Harga ATH Hyperliquid Jika Melampaui Kapitalisasi Pasar Ethereum
HYPE baru-baru ini melejit di atas $50, mengklaim posisi 9 di antara cryptocurrency terbesar berdasarkan kapitalisasi pasar, menggeser Dogecoin. Ini menjadi pertama kalinya token ini diperdagangkan di atas batas ini sejak akhir Oktober 2025.

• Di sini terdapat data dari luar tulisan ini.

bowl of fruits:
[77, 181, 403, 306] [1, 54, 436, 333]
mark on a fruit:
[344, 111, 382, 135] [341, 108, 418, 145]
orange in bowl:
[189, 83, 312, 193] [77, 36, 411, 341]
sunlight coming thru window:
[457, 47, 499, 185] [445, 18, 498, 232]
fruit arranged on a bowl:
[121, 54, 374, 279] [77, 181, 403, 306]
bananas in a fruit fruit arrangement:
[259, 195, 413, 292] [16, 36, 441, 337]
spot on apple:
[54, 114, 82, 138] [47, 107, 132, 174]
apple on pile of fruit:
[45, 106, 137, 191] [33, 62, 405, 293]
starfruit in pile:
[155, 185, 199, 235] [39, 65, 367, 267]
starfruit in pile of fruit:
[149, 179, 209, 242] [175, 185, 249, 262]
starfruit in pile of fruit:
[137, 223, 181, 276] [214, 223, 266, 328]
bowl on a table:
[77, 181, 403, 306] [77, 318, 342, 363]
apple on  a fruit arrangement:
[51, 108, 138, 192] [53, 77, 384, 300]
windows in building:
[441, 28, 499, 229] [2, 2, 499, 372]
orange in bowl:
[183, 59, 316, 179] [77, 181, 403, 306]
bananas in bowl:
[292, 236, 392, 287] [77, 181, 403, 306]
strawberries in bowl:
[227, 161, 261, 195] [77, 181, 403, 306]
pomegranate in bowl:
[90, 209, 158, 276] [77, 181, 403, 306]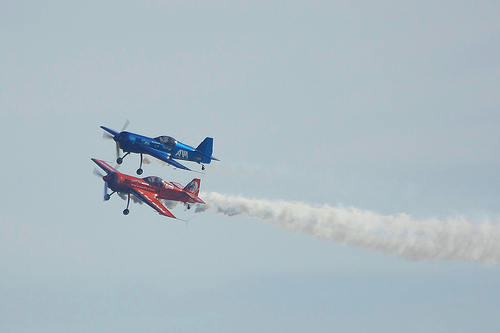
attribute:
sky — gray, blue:
[191, 43, 453, 155]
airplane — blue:
[100, 117, 219, 172]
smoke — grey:
[199, 182, 498, 264]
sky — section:
[354, 282, 439, 321]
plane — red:
[90, 155, 205, 218]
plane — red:
[92, 156, 244, 242]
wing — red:
[133, 187, 183, 220]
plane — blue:
[96, 119, 221, 175]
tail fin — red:
[184, 174, 202, 199]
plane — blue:
[105, 124, 255, 208]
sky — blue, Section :
[0, 0, 499, 331]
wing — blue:
[155, 151, 192, 171]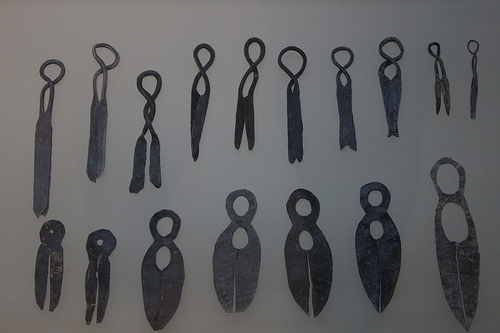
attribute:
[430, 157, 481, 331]
tool — figure-eight shaped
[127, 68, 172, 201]
twisted metal — old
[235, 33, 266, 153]
drawing —  stick person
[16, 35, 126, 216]
scissors — pair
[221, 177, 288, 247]
circle — white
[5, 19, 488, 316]
background — white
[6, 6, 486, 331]
house — bright, lit up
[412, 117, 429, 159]
wall — bright, lit up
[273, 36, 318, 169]
antique tool — scissor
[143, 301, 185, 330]
tip — black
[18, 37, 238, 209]
scissors shears — old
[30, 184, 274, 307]
scissors shears — old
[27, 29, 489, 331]
ancient scissors — collection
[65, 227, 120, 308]
person — Deformed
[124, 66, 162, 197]
scissors — pair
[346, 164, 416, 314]
tool — long, metal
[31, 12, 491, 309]
surface — section, light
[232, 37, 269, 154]
scissors — pair, curvy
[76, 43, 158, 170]
person — poorly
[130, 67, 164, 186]
body —  stick person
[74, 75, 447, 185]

Saat ini, HYPE telah melanjutkan reli dengan harga yang sudah melampaui $60. Lonjakan ini mencerminkan pergeseran signifikan dalam aktivitas perdagangan seputar token ini, serta minat dan kepercayaan yang lebih besar terhadap protokol DeFi dan token yang didukung AI. Kembalinya HYPE ke rentang harga bersejarah ini juga menunjukkan bahwa trader dan investor kembali terlibat secara aktif dengan DEX futures perpetual Hyperliquid.
Menariknya, rally terbaru dalam harga HYPE juga mengalihkan perhatian kembali kepada Ethereum, salah satu pesaing terbesar Hyperliquid dalam dunia crypto dan DeFi. Meskipun Ethereum masih menjadi patokan dominan bagi aplikasi terdesentralisasi, Hyperliquid dirancang khusus untuk perdagangan keuangan dan derivatif.

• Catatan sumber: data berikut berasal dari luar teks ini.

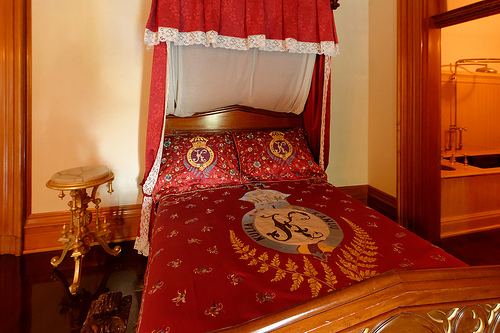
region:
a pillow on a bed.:
[149, 126, 246, 201]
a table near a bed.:
[37, 156, 129, 308]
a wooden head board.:
[159, 97, 321, 159]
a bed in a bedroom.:
[139, 194, 499, 330]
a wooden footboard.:
[249, 260, 494, 330]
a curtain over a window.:
[126, 0, 345, 277]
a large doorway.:
[430, 19, 498, 246]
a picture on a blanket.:
[219, 179, 378, 294]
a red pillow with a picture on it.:
[234, 129, 322, 191]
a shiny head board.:
[160, 88, 326, 160]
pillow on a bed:
[235, 125, 319, 185]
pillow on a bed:
[147, 128, 242, 198]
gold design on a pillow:
[265, 128, 295, 161]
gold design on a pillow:
[187, 132, 217, 174]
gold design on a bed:
[230, 179, 354, 259]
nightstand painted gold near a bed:
[39, 155, 129, 297]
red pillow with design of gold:
[227, 120, 322, 185]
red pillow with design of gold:
[149, 127, 248, 204]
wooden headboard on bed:
[160, 103, 309, 138]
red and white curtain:
[136, 0, 350, 61]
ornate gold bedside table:
[48, 164, 124, 289]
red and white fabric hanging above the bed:
[148, 0, 331, 157]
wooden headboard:
[168, 115, 295, 127]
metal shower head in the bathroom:
[476, 63, 496, 73]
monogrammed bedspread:
[261, 208, 318, 248]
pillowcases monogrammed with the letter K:
[178, 133, 291, 168]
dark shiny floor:
[4, 258, 51, 323]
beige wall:
[43, 7, 133, 161]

Namun, data dari Marketcapof menunjukkan seberapa tinggi harga HYPE dapat melambung jika kapitalisasi pasarnya $15,99 miliar melampaui Ethereum yang sekitar $250,99 miliar. Proyeksi memperkirakan bahwa token ini bisa melampaui rekor tertinggi sebelumnya dan berpotensi mencapai sekitar $1.127, yang berarti kenaikan 17,92x dari tingkat saat ini.
Pada level ATH yang lebih ekstrem, di mana euforia pasar mungkin mencapai puncaknya, estimasi menyebutkan HYPE bisa setinggi $2.633. Ini akan mewakili kenaikan sekitar 42x dari harga saat ini, menunjukkan betapa besarnya potensi keuntungan cryptocurrency ini.

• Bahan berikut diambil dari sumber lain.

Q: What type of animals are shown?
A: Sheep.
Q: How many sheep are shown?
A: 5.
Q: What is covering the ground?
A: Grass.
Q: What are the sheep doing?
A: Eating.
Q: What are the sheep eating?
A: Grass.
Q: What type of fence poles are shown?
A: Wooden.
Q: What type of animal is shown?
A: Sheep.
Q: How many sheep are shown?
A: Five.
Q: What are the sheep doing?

Persaingan Meningkat Saat HYPE Mengalir ETF Lebih Banyak Dibanding ETH
Sebelum mencatatkan ATH, Hyperliquid sudah menguatkan posisinya di pasar seiring berputarnya modal dari aset tradisional besar seperti Bitcoin dan Ethereum ke protokol baru yang berpotensi tumbuh tinggi. Kinerja terbaru HYPE mencerminkan meningkatnya adopsi platform DEX serta pergeseran likuiditas yang lebih luas di sektor crypto.
Penggerak utama di balik momentum bullish ini adalah peluncuran ETF spot HYPE oleh perusahaan manajemen investasi Bitwise dan 21Shares pada bulan Mei. Produk ini berhasil menarik jutaan dolar, menunjukkan permintaan institusional yang stabil untuk HYPE di tengah meningkatnya aktivitas derivatif.
Awal tahun ini, volatilitas pasar terkait dengan perang AS-Iran mendorong volume futures perpetual di Hyperliquid mencapai rekor, mendorong aktivitas di platform ke tingkat yang baru. Kondisi likuiditas juga meningkat setelah Coinbase, bursa crypto terbesar di dunia, menjadi penyedia USDC resmi di Hyperliquid.
Dalam konteks ini, dominasi Ethereum nampak semakin menyusut. Harga cryptocurrency ini kesulitan mempertahankan momentum, anjlok sekitar 30% tahun ini. Data aliran ETF mencerminkan pergeseran ini, dengan sekitar $1 miliar keluar dari produk Bitcoin dan Ethereum, sementara dana XRP dan HYPE mencatatkan sekitar $94 juta dalam aliran gabungan.